Réactions de la presse dans l'affaire Kerviel

Philippe Brindet
06 octobre 2010


Le Nouvel Obs' publie sur son site Internet une Revue de Presse des réactions et commentaires concernant la décision de justice prononcée à l'encontre d'un trader de bourse, Jérôme Kerviel, qui, par des manoeuvres assez rocambolesques, était parvenu à réaliser des gains boursiers au bénéfice de son employeur, gains boursiers astronomiques.

La banque Société Générale a soudainement décidé de dénoncer les manoeuvres de son courtier et de résoudre, au plus mauvais moment, les positions boursières prises par Kerviel. Arrêté, jugé, Kerviel est depuis le 5 octobre 2010, condamné par le Tribunal correctionnel de Paris pour abus de confiance, faux, et autres délits du même genre. Il est condamné à 5 ans de prison et à indemniser son employeur à hauteur des pertes que celui-ci a généré lors de la résolution de sa malversation. Kerviel aurait interjeté appel de ce jugement.

Dans sa revue de presse, le Nouvel Obs' nous donne un moyen simple de dresser une statistique des réactions de ses confrères. On décide de classer en deux catégories les articles résumés dans la revue de presse :
  1. se félicite de la condamnation de Jérôme Kerviel ;
  2. proteste de l'absence de mise en cause de la Société Générale.
  1. La condamnation de Jérôme Kerviel est légitime :
    un seul journaliste soutient cette position : Laurent Joffrin de Libération
  2. L'absence de mise en cause de la Société Générale est consternante :
    14 journalistes et leurs journaux expriment leurs regrets de cette situation.
La presse majoritairement dénonce l'identité d'hypocrisie du système bancaire - qui se prétend insopçonnable avec une prétendue "meilleure régulation possible" - et d'une justice acquise aux institutions "insoupçonnables", comme le système bancaire. Il y a là comme une collusion de puissances fort désagréable pour ceux qui la subissent.

La solitude de Libération parmi ses concurrents de presse rend plus évidente sa collusion avec les groupes de pression qui mènent la faillite de la France. Ce quotidien presque illisible, est pourri du libéralisme le plus imbécile, qu'il croit tempérer par une servilité désespérante à toutes les puissances d'argent, dissolvantes et socialistes. On note l'identité de ton de la position exprimée par Libération avec celle de Michel Sapin, socialiste.
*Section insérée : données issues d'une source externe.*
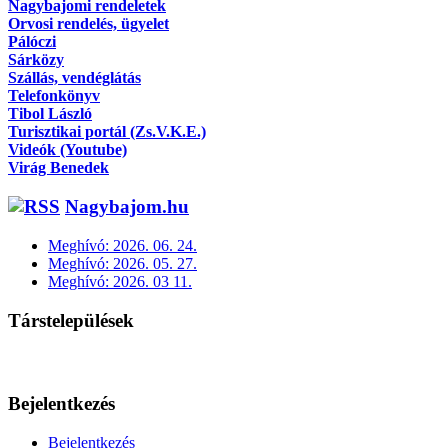
Nagybajomi rendeletek
Orvosi rendelés, ügyelet
Pálóczi
Sárközy
Szállás, vendéglátás
Telefonkönyv
Tibol László
Turisztikai portál (Zs.V.K.E.)
Videók (Youtube)
Virág Benedek
Nagybajom.hu
Meghívó: 2026. 06. 24.
Meghívó: 2026. 05. 27.
Meghívó: 2026. 03 11.
Társtelepülések
Bejelentkezés
Bejelentkezés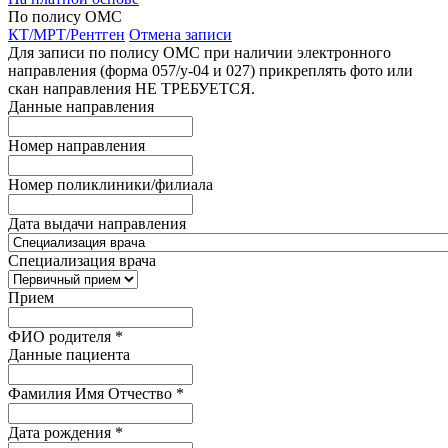
По полису ОМС
КТ/МРТ/Рентген
Отмена записи
Для записи по полису ОМС при наличии электронного
направления (форма 057/у-04 и 027) прикреплять фото или
скан направления НЕ ТРЕБУЕТСЯ.
Данные направления
Номер направления
Номер поликлиники/филиала
Дата выдачи направления
Специализация врача
Прием
ФИО родителя
*
Данные пациента
Фамилия Имя Отчество
*
Дата рождения
*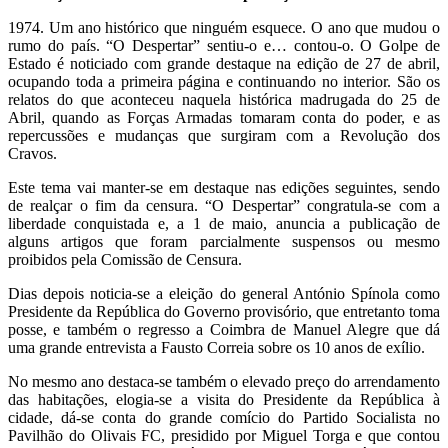
1974. Um ano histórico que ninguém esquece. O ano que mudou o
rumo do país. “O Despertar” sentiu-o e… contou-o. O Golpe de
Estado é noticiado com grande destaque na edição de 27 de abril,
ocupando toda a primeira página e continuando no interior. São os
relatos do que aconteceu naquela histórica madrugada do 25 de
Abril, quando as Forças Armadas tomaram conta do poder, e as
repercussões e mudanças que surgiram com a Revolução dos
Cravos.
Este tema vai manter-se em destaque nas edições seguintes, sendo
de realçar o fim da censura. “O Despertar” congratula-se com a
liberdade conquistada e, a 1 de maio, anuncia a publicação de
alguns artigos que foram parcialmente suspensos ou mesmo
proibidos pela Comissão de Censura.
Dias depois noticia-se a eleição do general António Spínola como
Presidente da República do Governo provisório, que entretanto toma
posse, e também o regresso a Coimbra de Manuel Alegre que dá
uma grande entrevista a Fausto Correia sobre os 10 anos de exílio.
No mesmo ano destaca-se também o elevado preço do arrendamento
das habitações, elogia-se a visita do Presidente da República à
cidade, dá-se conta do grande comício do Partido Socialista no
Pavilhão do Olivais FC, presidido por Miguel Torga e que contou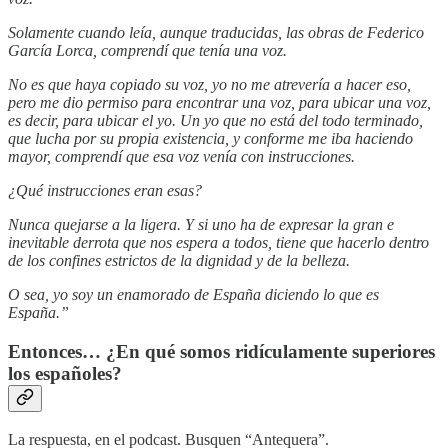
Solamente cuando leía, aunque traducidas, las obras de Federico
García Lorca, comprendí que tenía una voz.
No es que haya copiado su voz, yo no me atrevería a hacer eso,
pero me dio permiso para encontrar una voz, para ubicar una voz,
es decir, para ubicar el yo. Un yo que no está del todo terminado,
que lucha por su propia existencia, y conforme me iba haciendo
mayor, comprendí que esa voz venía con instrucciones.
¿Qué instrucciones eran esas?
Nunca quejarse a la ligera. Y si uno ha de expresar la gran e
inevitable derrota que nos espera a todos, tiene que hacerlo dentro
de los confines estrictos de la dignidad y de la belleza.
O sea, yo soy un enamorado de España diciendo lo que es
España.”
Entonces… ¿En qué somos ridículamente superiores
los españoles?
La respuesta, en el podcast. Busquen “Antequera”.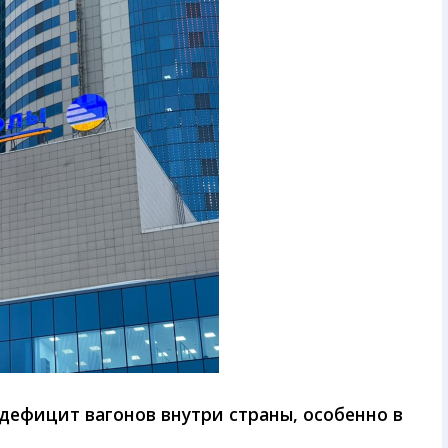
 дефицит вагонов внутри страны, особенно в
On note que la revue de presse du Nouvel Obs' a exclu les positions du Figaro et du Monde. Il ne rapporte pas non plus d'ailleurs sa propre réaction. Le Figaro donnait la parole, dès hier à un ancien "Dir' Comm'" de la Société Générale qui ne trouvait pas assez de mots pour hurler son mépris à l'encontre de Jérôme Kerviel («Ce qu'a fait Jérôme Kerviel est monstrueux»). On peine à imaginer que cette position ne soit pas celle du Figaro.

Il est difficile de trouver une peinture plus désespérante de la société dans laquelle nous vivons.

On note la réaction de Didier Louis, dans le Courrier Picard, qui dénonce un jugement "d'une froideur, d'une lourdeur totale, (d'une absence d') une once d'humanité.". Le public partage probablement cet avis. Le sentiment d'une perte de confiance dans le système judiciaire est de plus en plus étendu dans la société française. Le système politique est pratiquement disqualifié. Le système économique est largement désavoué par sa financiarisation et son immoralité. La population miséreuse s'accroît aussi vite que la richesse d'une immorale minorité. Et cette population se sent aussi lourdement condamnée par la Police, la politique et l'économie que Jérôme Kerviel par la justice acquise aux intérêts de la Société Générale.

Les causes d'une révolution violente sont donc maintenant bien établies. Reste comme seul inconnu le retard dans son éclatement.